Smaller spacecraft and satellites sometimes employ a yo-yo despin mechanism, which can virtually eliminate rotation by transferring the spacecraft’s angular momentum into the outward radial motion a pair of counterweights attached to deployment lanyards which are unfurled and then released. This is a passive system (not requiring active control beyond initiation) of momentum transfer in which no propellants are used, and is typically employed on payloads for all-solid propellant ‘sounding’ and small orbital rockets with spin stabilized upper stages such as the Scout or Black Brant, although such a system was used on the Lunar injection stage of the Lunar Atmosphere and Dust Environment Explorer (LADEE). Such systems have the benefit of simplicity (no controls, reaction control system, propellant storage) and can easily be load balanced just by assuring that the counterweight masses and lanyard lengths are equal. It does produce orbital space debris (the counterweights and any restraint hardware that is not retained) and so has generally fallen out of use for spacecraft in LEO or MEO, and because the counterweights are expended inerts that have to be carried all the way into orbit is not really suited to heavier payloads.
In nearly 25 years of working in the space launch industry I have never never seen the kind of system you are describing (with rocket engines or motors mounted to cable deployed pods) used to either spin or despin a large spacecraft or satellite. If there is a need for despin or precise roll control, typically a regulated cold gas RCS is employed, or less frequently solid rocket engines like the Star 3 are mounted to the spacecraft to fire along a circumferential vector.
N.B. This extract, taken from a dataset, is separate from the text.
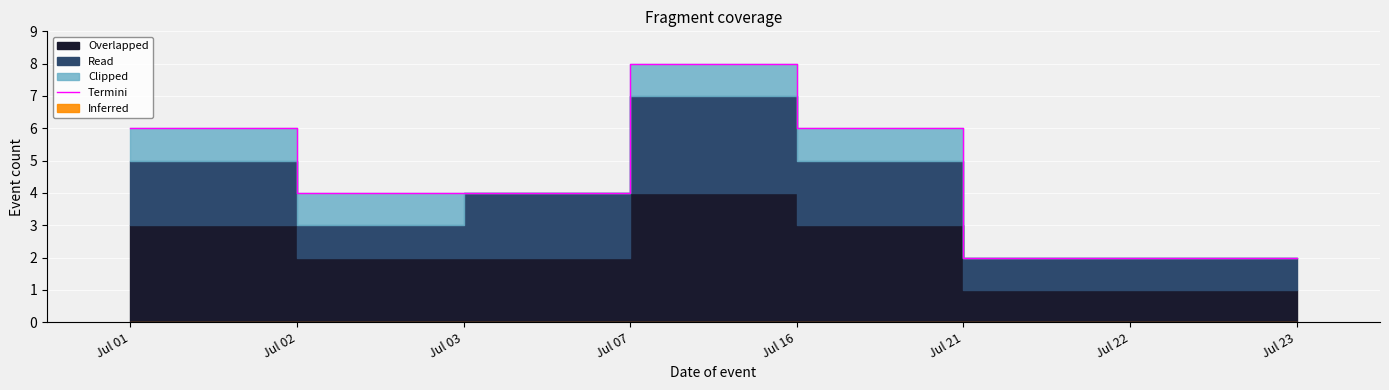

List the labels in order of value, smallest first.

Jul 21, Jul 22, Jul 23, Jul 02, Jul 03, Jul 01, Jul 16, Jul 07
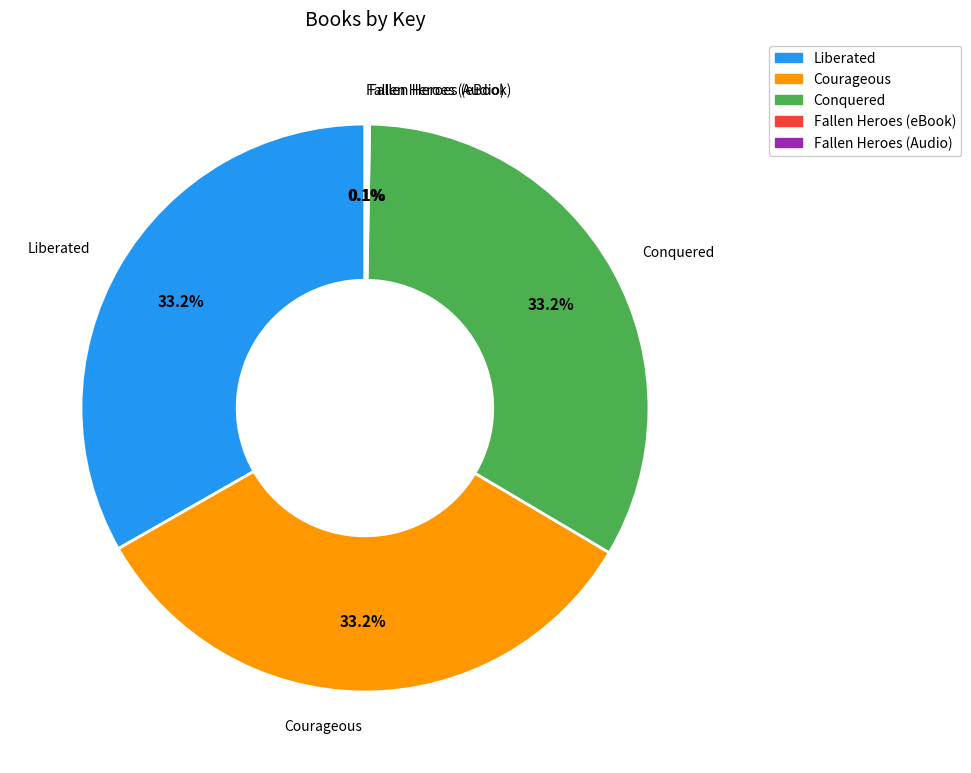

Is there any slice that represents more than half of the pie?

No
For satellites and spacecraft that are expected to operate for many years, reaction wheels are utilized into the vehicle for attitude control so that control isn’t limited by a consumable and the mass of the spacecraft doesn’t change, although these are limited by the mass and maximum spin rate. Nor would such a system work in practice because the cables are not rigid and the pods would essentially wrap themselves around the vehicle unless they were actively tensioned by additional outward thrust, which would essentially be wasted impulse.
Got a cite for that? I can’t seem to find any references to actual operation satellites spun up by extending a tether. Closest thing I could find was the Young Engineer’s Satellite 2, but that’s not the same thing.
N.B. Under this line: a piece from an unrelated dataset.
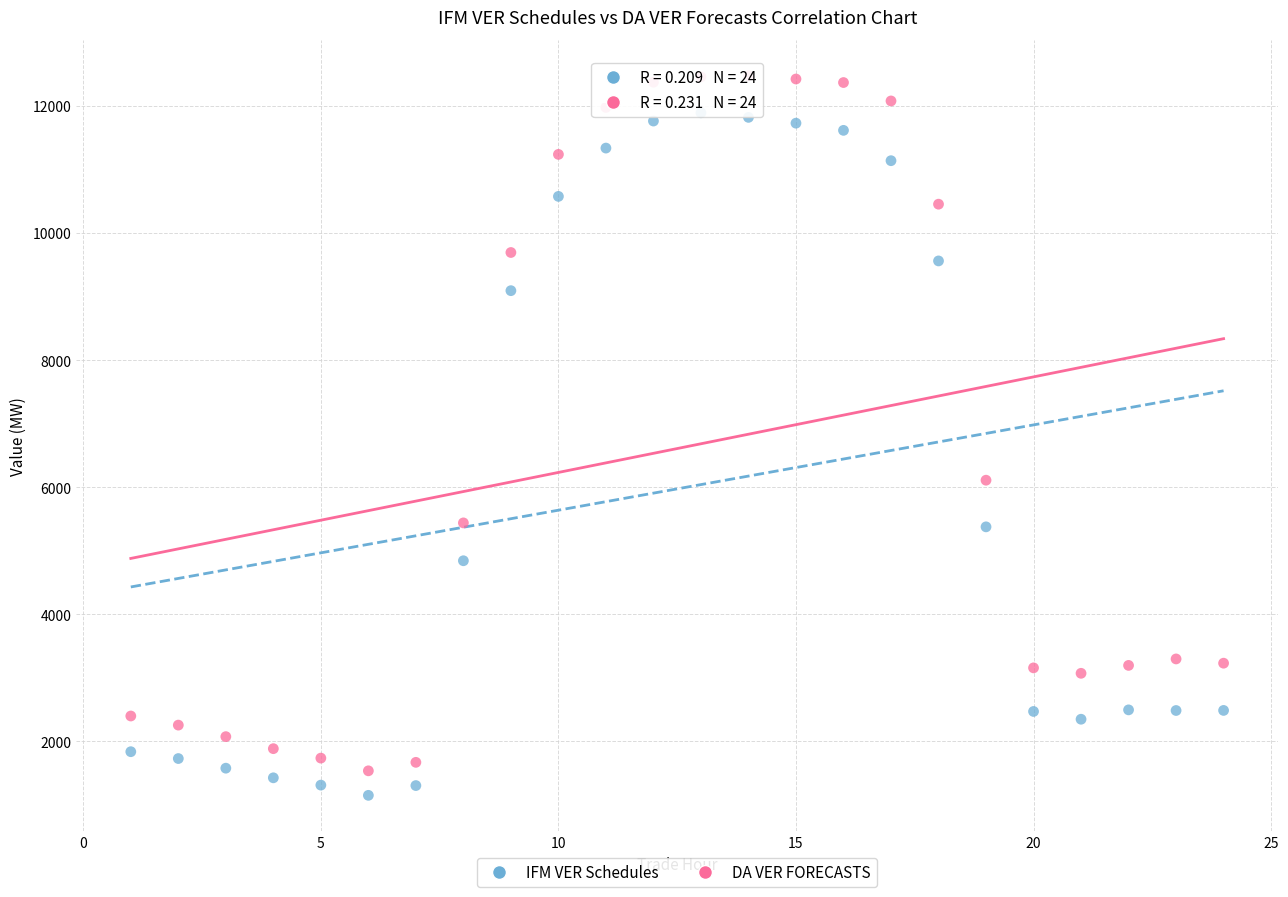

Which series contains the lowest Y value?

IFM VER Schedules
This. We are barely capable of getting people to/from orbiting spacecraft today in a predictable and routine way. We’ve gotten lucky a bunch of times, and unlucky a few times. Anyone handwaving away the difficulty and complexity of “going to Mars” is grossly oversimplifying things, and has probably been watching and reading too much science fiction.
SpaceX founder Elon Musk has said his Starship rocket will head to Mars by the end of next year, as the company investigates several recent explosions in flight tests.
Human landings could begin as early as 2029 if initial missions go well, though “2031 was more likely”, he added in a post on his social media platform X.
And I think most here agree that Elon should fly on that first trip–and be the first person to step foot on Mars!
I’d like to think that we had the tech and hardware in the 70s.
Looking at this diagram of the Saturn class of vehicles: 95db002f4ab9a0681ae3ac56640d3bdb.jpg (428×600)
Having the Saturn V sitting atop a supermassive First Stage, we could call it the Saturn 7.
Using a Skylab-type module for habitat during the year-long trip, topped with a Lunar Lander-type vehicle…equipped with a heat shield and parachutes for Mars re-entry.
What I’d like to think and what can actually work are two entirely different things.